WHAT YOU HAVE TO DO
Every line from the top of the records through the one bearing "53: (276, 155)" is to be reproduced exactly, and pictures are to be left out.

◆ ◆ ◆

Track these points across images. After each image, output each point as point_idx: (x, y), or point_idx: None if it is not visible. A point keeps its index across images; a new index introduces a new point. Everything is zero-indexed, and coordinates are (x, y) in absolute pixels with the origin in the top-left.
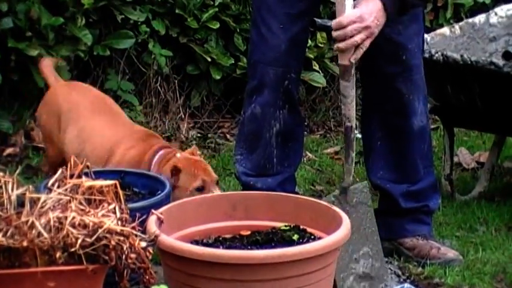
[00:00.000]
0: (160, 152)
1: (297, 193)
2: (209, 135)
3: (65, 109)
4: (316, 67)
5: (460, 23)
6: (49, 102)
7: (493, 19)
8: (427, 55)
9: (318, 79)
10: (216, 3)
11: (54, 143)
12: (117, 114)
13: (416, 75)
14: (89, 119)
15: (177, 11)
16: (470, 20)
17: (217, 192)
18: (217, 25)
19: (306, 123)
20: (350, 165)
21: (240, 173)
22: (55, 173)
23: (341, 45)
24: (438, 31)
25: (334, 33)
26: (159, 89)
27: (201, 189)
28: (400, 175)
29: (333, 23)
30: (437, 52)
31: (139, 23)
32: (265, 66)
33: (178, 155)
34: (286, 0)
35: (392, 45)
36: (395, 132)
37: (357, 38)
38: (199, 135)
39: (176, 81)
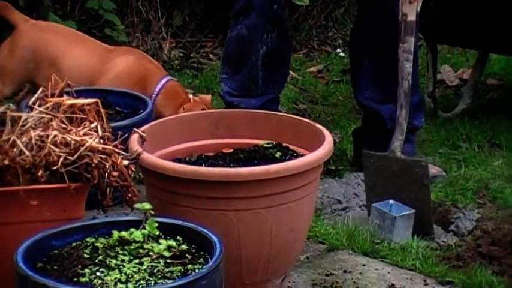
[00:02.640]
0: (164, 81)
1: (280, 111)
2: (192, 54)
3: (38, 52)
4: None
5: None
6: (16, 43)
7: None
8: None
9: None
10: None
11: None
12: (93, 41)
13: None
14: (67, 54)
15: None
16: None
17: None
18: None
19: None
20: (403, 125)
21: (224, 93)
22: None
23: None
24: None
25: None
26: (141, 8)
27: None
28: (386, 94)
29: None
30: None
31: None
32: None
33: (191, 96)
34: None
35: None
36: (384, 52)
37: None
38: (181, 54)
39: (158, 0)
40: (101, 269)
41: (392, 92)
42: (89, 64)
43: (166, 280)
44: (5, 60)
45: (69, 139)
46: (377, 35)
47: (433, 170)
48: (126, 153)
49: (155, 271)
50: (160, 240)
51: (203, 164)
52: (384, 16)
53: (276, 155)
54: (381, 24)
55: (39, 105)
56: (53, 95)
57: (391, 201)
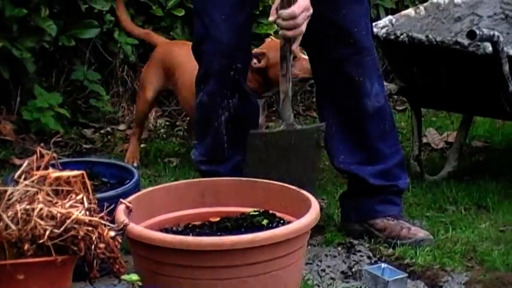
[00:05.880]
0: None
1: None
2: (177, 123)
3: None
4: None
5: (425, 4)
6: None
7: None
8: (392, 37)
9: None
10: None
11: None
12: None
13: (366, 57)
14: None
15: None
16: (435, 0)
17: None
18: (183, 12)
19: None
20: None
21: (195, 158)
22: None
23: (290, 33)
24: (403, 12)
25: (285, 23)
26: (126, 78)
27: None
28: (360, 156)
29: (286, 13)
30: (402, 34)
31: (104, 12)
32: (209, 56)
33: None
34: None
35: (337, 29)
36: (348, 115)
37: (304, 27)
38: (167, 123)
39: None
40: None
41: (366, 153)
42: None
43: None
44: (145, 70)
45: (55, 212)
46: (339, 100)
47: (421, 233)
48: (112, 225)
49: None
50: None
51: (190, 233)
52: (342, 79)
53: (263, 223)
54: (341, 89)
55: (25, 179)
56: (38, 168)
57: (383, 265)
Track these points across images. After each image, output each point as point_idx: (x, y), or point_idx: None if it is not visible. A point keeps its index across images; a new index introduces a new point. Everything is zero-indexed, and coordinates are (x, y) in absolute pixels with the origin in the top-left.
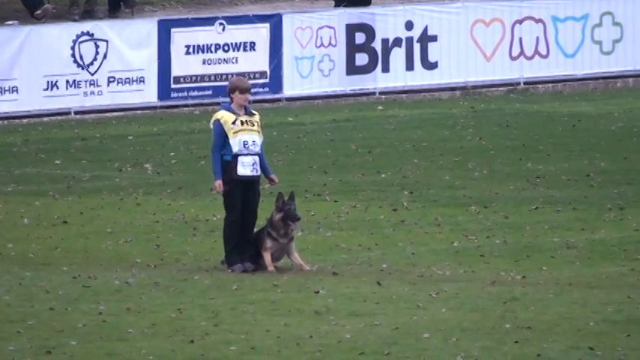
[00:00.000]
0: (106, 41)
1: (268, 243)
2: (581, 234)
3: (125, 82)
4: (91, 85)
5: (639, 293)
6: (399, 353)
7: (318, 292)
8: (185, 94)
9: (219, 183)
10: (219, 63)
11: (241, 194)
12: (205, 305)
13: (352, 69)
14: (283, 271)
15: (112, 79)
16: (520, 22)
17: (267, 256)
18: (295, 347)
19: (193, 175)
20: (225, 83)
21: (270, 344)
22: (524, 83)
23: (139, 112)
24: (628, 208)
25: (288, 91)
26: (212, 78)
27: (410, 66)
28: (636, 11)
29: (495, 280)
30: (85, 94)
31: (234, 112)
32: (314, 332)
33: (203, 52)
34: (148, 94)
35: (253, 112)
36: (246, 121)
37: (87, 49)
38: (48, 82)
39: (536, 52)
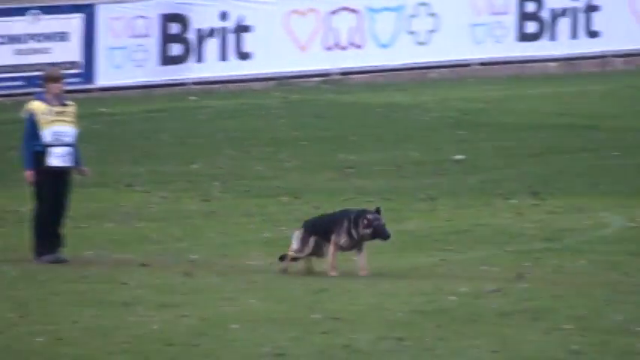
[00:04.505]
0: None
1: (343, 242)
2: (392, 224)
3: None
4: None
5: (449, 284)
6: (207, 344)
7: (126, 283)
8: None
9: (29, 173)
10: (31, 53)
11: (52, 185)
12: (13, 297)
13: (166, 59)
14: (91, 263)
15: None
16: (335, 12)
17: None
18: (103, 338)
19: (2, 165)
20: (38, 73)
21: (78, 335)
22: (339, 74)
23: None
24: (439, 198)
25: (101, 81)
26: (24, 68)
27: (224, 56)
28: (452, 2)
29: (305, 271)
30: None
31: (47, 103)
32: (122, 323)
33: (15, 42)
34: None
35: (68, 102)
36: (59, 111)
37: None
38: None
39: (352, 42)
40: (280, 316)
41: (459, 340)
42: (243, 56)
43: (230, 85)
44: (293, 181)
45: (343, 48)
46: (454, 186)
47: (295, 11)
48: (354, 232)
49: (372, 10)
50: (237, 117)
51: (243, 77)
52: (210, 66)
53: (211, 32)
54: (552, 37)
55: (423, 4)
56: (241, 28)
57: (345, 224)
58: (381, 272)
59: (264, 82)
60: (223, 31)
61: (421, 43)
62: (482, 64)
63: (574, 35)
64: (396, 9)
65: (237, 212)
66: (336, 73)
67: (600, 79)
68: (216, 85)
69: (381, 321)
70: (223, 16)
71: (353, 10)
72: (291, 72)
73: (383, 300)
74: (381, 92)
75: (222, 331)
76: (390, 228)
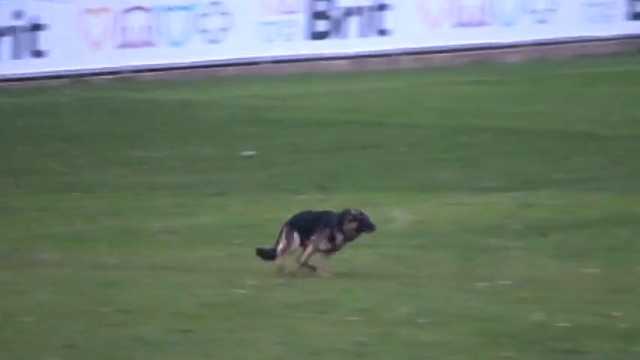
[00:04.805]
0: None
1: (323, 245)
2: (182, 219)
3: None
4: None
5: (238, 277)
6: None
7: None
8: None
9: None
10: None
11: None
12: None
13: None
14: None
15: None
16: (129, 11)
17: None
18: None
19: None
20: None
21: None
22: (132, 71)
23: None
24: (229, 193)
25: None
26: None
27: (18, 54)
28: (243, 1)
29: (95, 265)
30: None
31: None
32: None
33: None
34: None
35: None
36: None
37: None
38: None
39: (144, 40)
40: (70, 309)
41: (246, 332)
42: (38, 54)
43: (24, 83)
44: (85, 176)
45: (136, 46)
46: (244, 181)
47: (89, 10)
48: (337, 234)
49: (165, 9)
50: (31, 114)
51: (38, 75)
52: (4, 64)
53: (5, 31)
54: (342, 36)
55: (215, 3)
56: (35, 27)
57: (327, 229)
58: (171, 266)
59: (59, 80)
60: (17, 30)
61: (213, 42)
62: (274, 62)
63: (364, 34)
64: (188, 8)
65: (30, 207)
66: (129, 71)
67: (389, 76)
68: (10, 83)
69: (170, 314)
70: (17, 14)
71: (145, 9)
72: (85, 70)
73: (172, 293)
74: (174, 90)
75: (13, 324)
76: (183, 223)
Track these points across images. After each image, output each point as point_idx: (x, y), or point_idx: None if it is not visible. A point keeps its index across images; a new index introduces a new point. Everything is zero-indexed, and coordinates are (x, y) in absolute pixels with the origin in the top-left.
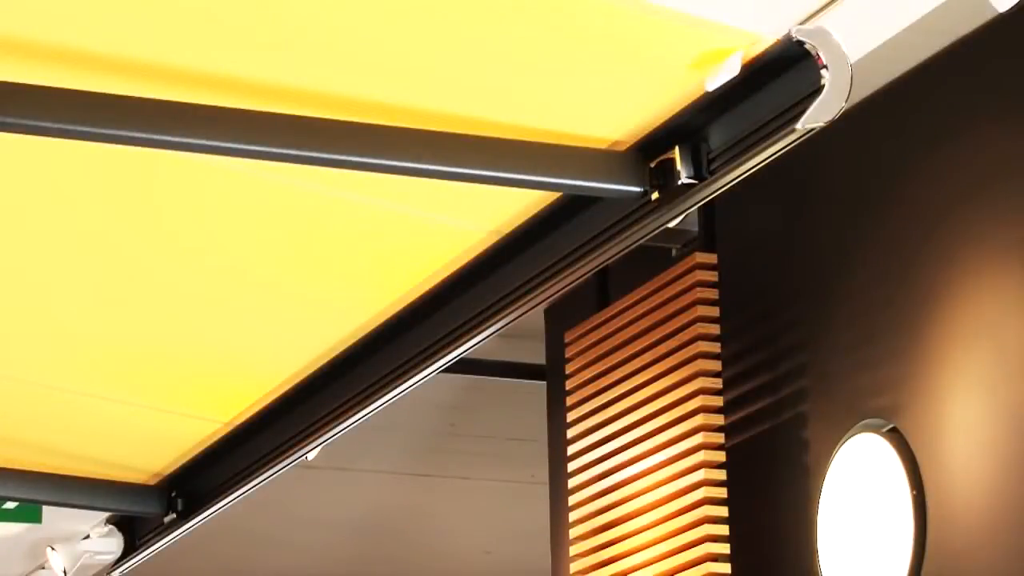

◆ ◆ ◆

ANSWER SPACE
Track these points across images. After each image, output each point as point_idx: (x, y), or point_idx: None if it is not visible. A point keeps its index across images; a new index introduces a new point. Everything is zero-indexed, and coordinates are (x, y) in absolute pixels with the origin in the top-left.
[00:00.000]
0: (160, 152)
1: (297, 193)
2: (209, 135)
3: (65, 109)
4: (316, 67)
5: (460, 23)
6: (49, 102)
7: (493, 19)
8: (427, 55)
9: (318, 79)
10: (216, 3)
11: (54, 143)
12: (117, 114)
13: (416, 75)
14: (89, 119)
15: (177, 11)
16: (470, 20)
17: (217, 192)
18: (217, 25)
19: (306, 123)
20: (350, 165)
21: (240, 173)
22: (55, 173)
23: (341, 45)
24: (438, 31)
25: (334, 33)
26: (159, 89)
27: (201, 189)
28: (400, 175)
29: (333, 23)
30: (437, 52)
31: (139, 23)
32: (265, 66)
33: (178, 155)
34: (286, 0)
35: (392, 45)
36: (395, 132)
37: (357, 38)
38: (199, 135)
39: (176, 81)
[00:02.640]
0: (164, 81)
1: (280, 111)
2: (192, 54)
3: (38, 52)
4: None
5: None
6: (16, 43)
7: None
8: None
9: None
10: None
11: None
12: (93, 41)
13: None
14: (67, 54)
15: None
16: None
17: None
18: None
19: None
20: (403, 125)
21: (224, 93)
22: None
23: None
24: None
25: None
26: (141, 8)
27: None
28: (386, 94)
29: None
30: None
31: None
32: None
33: (191, 96)
34: None
35: None
36: (384, 52)
37: None
38: (181, 54)
39: (158, 0)
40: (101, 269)
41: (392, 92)
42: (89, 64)
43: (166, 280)
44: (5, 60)
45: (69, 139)
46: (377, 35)
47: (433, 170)
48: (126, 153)
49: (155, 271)
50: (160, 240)
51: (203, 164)
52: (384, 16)
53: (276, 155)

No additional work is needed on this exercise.